The repository is based on the codes from facebookresearch/mae, and we patch our changes on these files.

  1. Download external source files and apply a patch.

    git clone https://github.com/nttcslab/m2d.git
    cd m2d
    curl -o util/lars.py https://raw.githubusercontent.com/facebookresearch/mae/efb2a8062c206524e35e47d04501ed4f544c0ae8/util/lars.py
    curl -o util/lr_decay.py https://raw.githubusercontent.com/facebookresearch/mae/efb2a8062c206524e35e47d04501ed4f544c0ae8/util/lr_decay.py
    curl -o util/lr_sched.py https://raw.githubusercontent.com/facebookresearch/mae/efb2a8062c206524e35e47d04501ed4f544c0ae8/util/lr_sched.py
    curl -o util/misc.py https://raw.githubusercontent.com/facebookresearch/mae/efb2a8062c206524e35e47d04501ed4f544c0ae8/util/misc.py
    curl -o util/analyze_repr.py https://raw.githubusercontent.com/daisukelab/general-learning/master/SSL/analyze_repr.py
    curl -o m2d/pos_embed.py https://raw.githubusercontent.com/facebookresearch/mae/efb2a8062c206524e35e47d04501ed4f544c0ae8/util/pos_embed.py
    curl -o train_audio.py https://raw.githubusercontent.com/facebookresearch/mae/efb2a8062c206524e35e47d04501ed4f544c0ae8/main_pretrain.py
    curl -o speech/train_speech.py https://raw.githubusercontent.com/facebookresearch/mae/efb2a8062c206524e35e47d04501ed4f544c0ae8/main_pretrain.py
    curl -o audioset/train_as.py https://raw.githubusercontent.com/facebookresearch/mae/efb2a8062c206524e35e47d04501ed4f544c0ae8/main_pretrain.py
    curl -o clap/train_clap.py https://raw.githubusercontent.com/facebookresearch/mae/efb2a8062c206524e35e47d04501ed4f544c0ae8/main_pretrain.py
    curl -o mae_train_audio.py https://raw.githubusercontent.com/facebookresearch/mae/efb2a8062c206524e35e47d04501ed4f544c0ae8/main_pretrain.py
    curl -o m2d/engine_pretrain_m2d.py https://raw.githubusercontent.com/facebookresearch/mae/efb2a8062c206524e35e47d04501ed4f544c0ae8/engine_pretrain.py
    curl -o m2d/models_mae.py https://raw.githubusercontent.com/facebookresearch/mae/efb2a8062c206524e35e47d04501ed4f544c0ae8/models_mae.py
    curl -o m2d/timm_layers_pos_embed.py https://raw.githubusercontent.com/huggingface/pytorch-image-models/e9373b1b925b2546706d78d25294de596bad4bfe/timm/layers/pos_embed.py
    patch -p1 < patch_m2d.diff
    
  2. Install external modules listed on requirements.txt.

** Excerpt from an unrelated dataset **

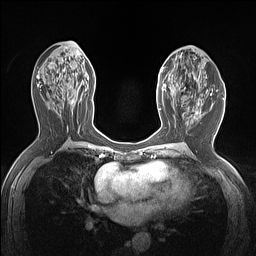
Breast MRI (dynamic contrast-enhanced), one axial slice. Position 70 of 160 along the scan axis. Dynamic contrast-enhanced series, time point 2 of 7 at this slice position (early post-contrast). 1.5 T. TE 1.4 ms, TR 5 ms. 256 × 256 image matrix, field of view 300 × 300 mm. Female patient.
Structures marked on this image (semi-automatically segmented with operator editing):
- enhancing-tissue mask used for the functional tumour volume (all voxels passing the contrast-enhancement thresholds inside the analysis volume; usually the tumour): bounding box <159,67,181,110> (left, top, right, bottom; pixels)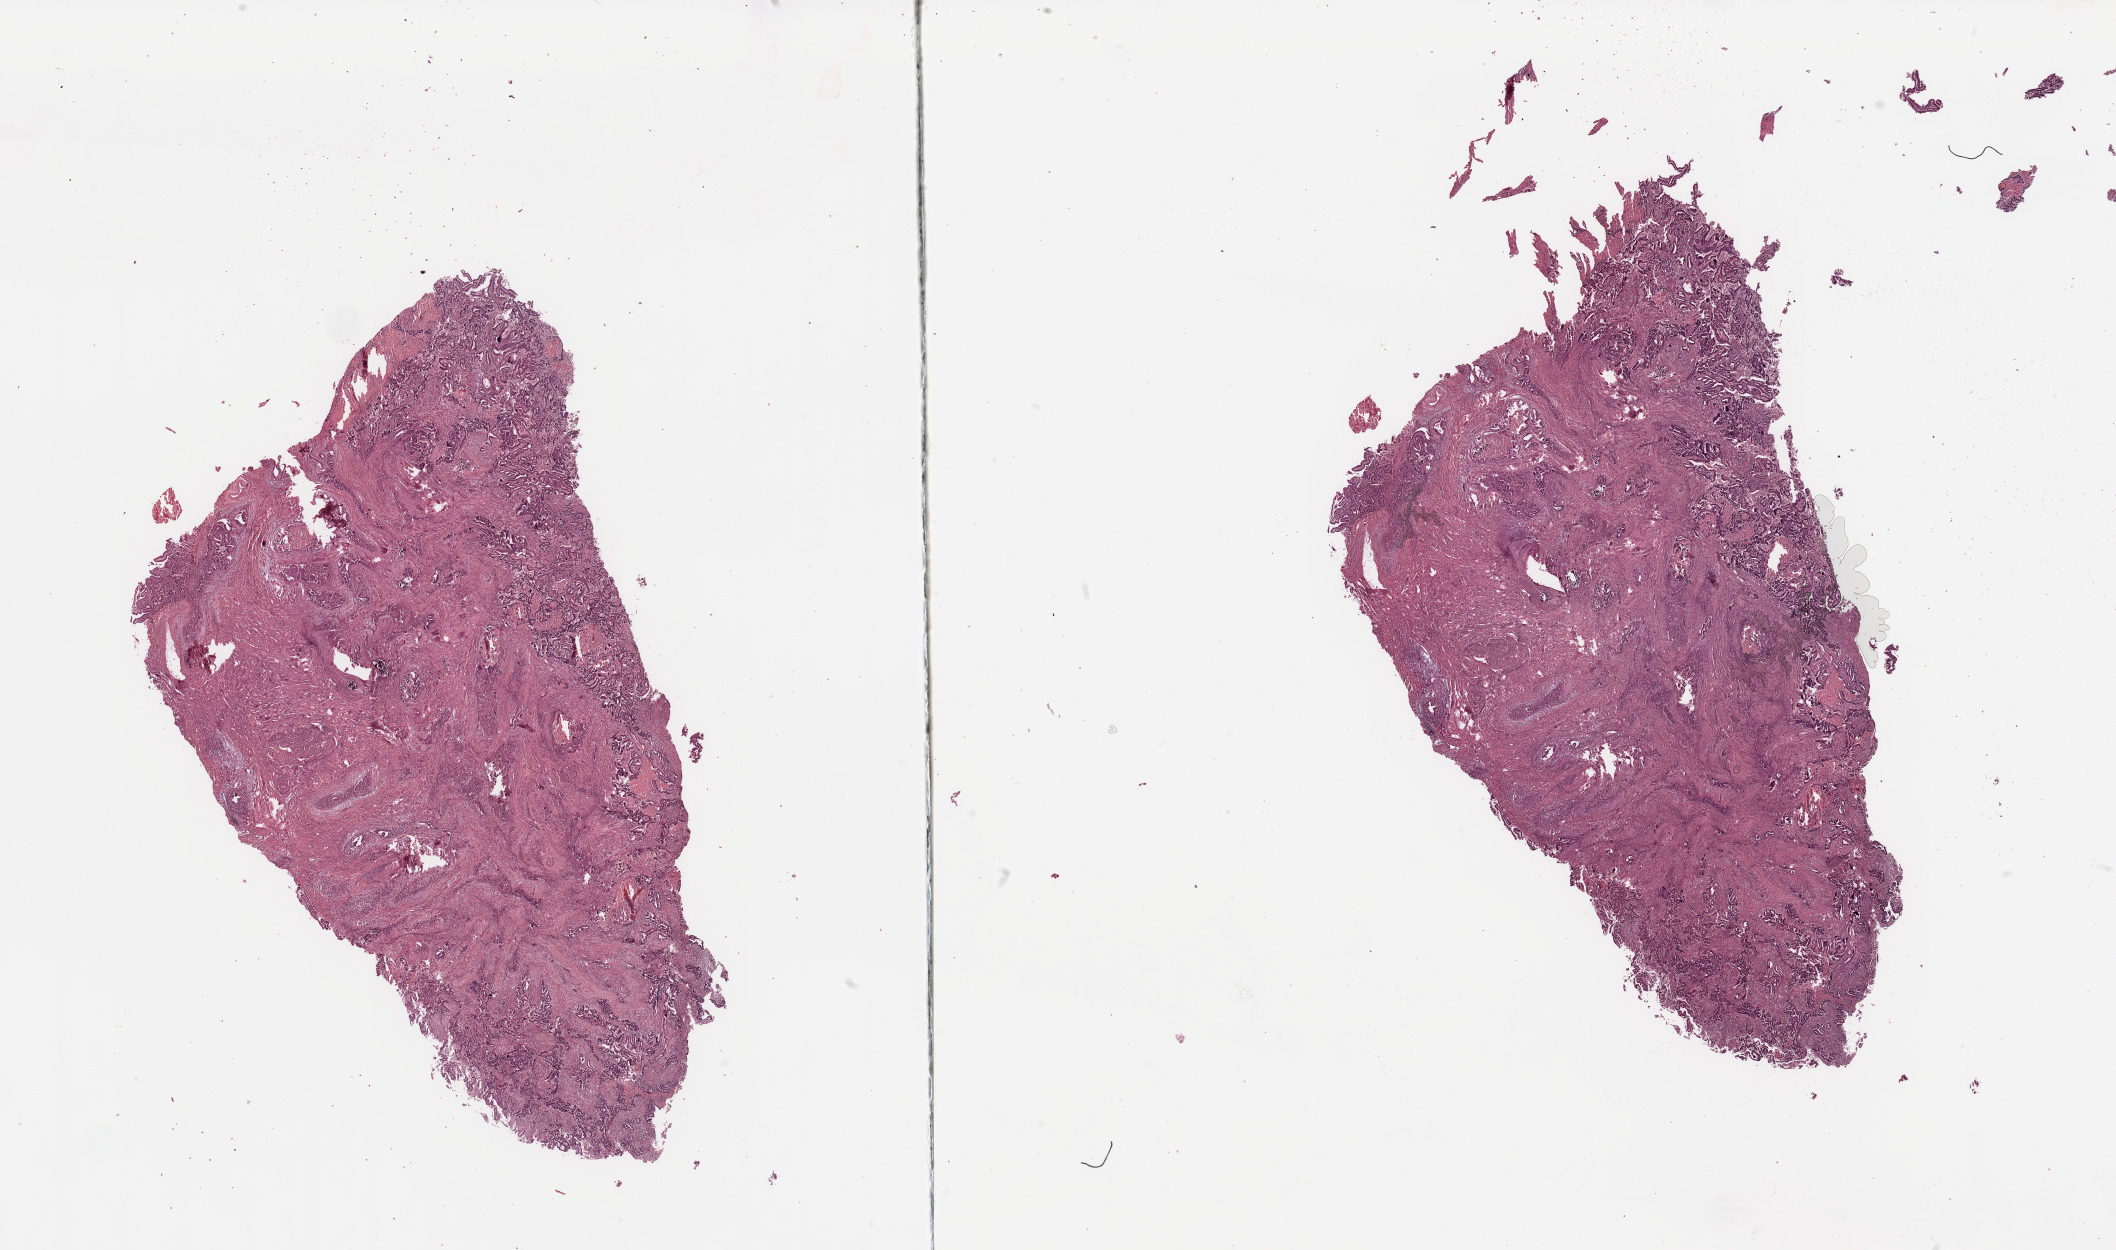
H&E-stained whole-slide image — low-resolution overview of the scanned area, about 33.5 x 19.8 mm (acquisition: 20x scan), tumour tissue sample, uterus. 54-year-old female patient. Histologic grade: G2 (moderately differentiated).
Diagnosis: Endometrioid adenocarcinoma, NOS. AJCC pathologic stage: I.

    pip install -r requirements.txt
    

2. Evaluating M2D

We use the EVAR for our evaluation.

2-1. Setup EVAR

EVAR is an evaluation package for audio representations used by our research papers such as BYOL-A.

The following steps setup EVAR.

  1. In the folder of your copy of the M2D repository, clone the EVAR repository and prepare basic items.

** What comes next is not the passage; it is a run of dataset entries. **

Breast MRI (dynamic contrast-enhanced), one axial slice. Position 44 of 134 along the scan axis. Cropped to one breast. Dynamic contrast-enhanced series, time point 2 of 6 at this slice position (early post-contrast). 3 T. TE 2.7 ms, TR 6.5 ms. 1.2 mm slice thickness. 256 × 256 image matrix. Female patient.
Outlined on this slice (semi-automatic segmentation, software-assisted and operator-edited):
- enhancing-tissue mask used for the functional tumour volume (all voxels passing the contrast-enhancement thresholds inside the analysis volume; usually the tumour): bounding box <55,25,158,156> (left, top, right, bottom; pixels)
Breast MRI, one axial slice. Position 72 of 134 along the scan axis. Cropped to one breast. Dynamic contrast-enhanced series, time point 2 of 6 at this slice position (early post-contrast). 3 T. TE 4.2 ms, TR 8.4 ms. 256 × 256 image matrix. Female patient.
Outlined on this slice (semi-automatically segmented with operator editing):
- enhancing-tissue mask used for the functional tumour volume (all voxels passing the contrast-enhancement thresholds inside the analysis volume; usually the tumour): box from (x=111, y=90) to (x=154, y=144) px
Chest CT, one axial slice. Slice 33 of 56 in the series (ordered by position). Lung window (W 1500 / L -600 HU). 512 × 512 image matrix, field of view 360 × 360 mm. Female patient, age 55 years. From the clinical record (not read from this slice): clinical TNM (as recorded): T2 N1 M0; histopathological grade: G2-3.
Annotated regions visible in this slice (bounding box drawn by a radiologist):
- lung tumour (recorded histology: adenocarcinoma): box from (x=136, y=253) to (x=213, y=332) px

    (cd to your M2D folder)
    git clone https://github.com/nttcslab/eval-audio-repr.git evar
    cd evar
    curl https://raw.githubusercontent.com/daisukelab/general-learning/master/MLP/torch_mlp_clf2.py -o evar/utils/torch_mlp_clf2.py
    curl https://raw.githubusercontent.com/daisukelab/sound-clf-pytorch/master/for_evar/sampler.py -o evar/sampler.py
    curl https://raw.githubusercontent.com/daisukelab/sound-clf-pytorch/master/for_evar/cnn14_decoupled.py -o evar/cnn14_decoupled.py
    cd ..
    
  2. Setup downstream task datasets according to Preparing-datasets.md. The following is an example for setting up CREMA-D dataset.

    cd evar
    python evar/utils/download_cremad.py downloads/cremad
    python prepare_wav.py downloads/cremad work/16k/cremad 16000
    cd ..
    

2-2. Linear Evaluation

Once you setup the EVAR, you can evaluate your models as follows.

We used the all_eval.sh script to evaluate on all downstream tasks.

2-3. Fine-tuning

We have fin-tuned our models using the scripts in the util folder.

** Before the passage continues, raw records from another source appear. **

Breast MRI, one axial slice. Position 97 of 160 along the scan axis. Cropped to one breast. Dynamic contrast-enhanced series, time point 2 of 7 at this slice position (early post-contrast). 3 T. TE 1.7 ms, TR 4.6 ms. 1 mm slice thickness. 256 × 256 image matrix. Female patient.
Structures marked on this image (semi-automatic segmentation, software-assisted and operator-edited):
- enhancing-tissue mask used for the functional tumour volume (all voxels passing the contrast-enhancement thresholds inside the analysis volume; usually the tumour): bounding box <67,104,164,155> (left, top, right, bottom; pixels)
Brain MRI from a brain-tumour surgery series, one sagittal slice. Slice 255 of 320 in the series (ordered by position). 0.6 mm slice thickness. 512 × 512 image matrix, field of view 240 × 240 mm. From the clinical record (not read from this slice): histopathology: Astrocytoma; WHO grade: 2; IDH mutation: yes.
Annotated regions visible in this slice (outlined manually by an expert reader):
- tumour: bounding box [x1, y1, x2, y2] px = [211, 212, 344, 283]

The following examples will fine-tune on each task for three times with the random seed 43, 44, and 45, and the m2d_vit_base-80x608p16x16-221006-mr7/checkpoint-300.pth will be tested. Replace the /your/path/to/m2d_vit_base-80x608p16x16-221006-mr7 to yours.

cd evar
bash (your m2d)/util/ft-as2m.sh /your/path/to/m2d_vit_base-80x608p16x16-221006-mr7 3 42 300
bash (your m2d)/util/ft-as0k.sh /your/path/to/m2d_vit_base-80x608p16x16-221006-mr7 3 42 300
bash (your m2d)/util/ft-esc50.sh /your/path/to/m2d_vit_base-80x608p16x16-221006-mr7 3 42 300
bash (your m2d)/util/ft-spc.sh /your/path/to/m2d_vit_base-80x608p16x16-221006-mr7 3 42 300
bash (your m2d)/util/ft-vc1.sh /your/path/to/m2d_vit_base-80x608p16x16-221006-mr7 3 42 300

NOTE: Please set your data path in the util/ft-as2m.sh

The ft-as2m.sh requires the path to your log-mel spectrogram AudioSet samples in .npy, configure the script with yours.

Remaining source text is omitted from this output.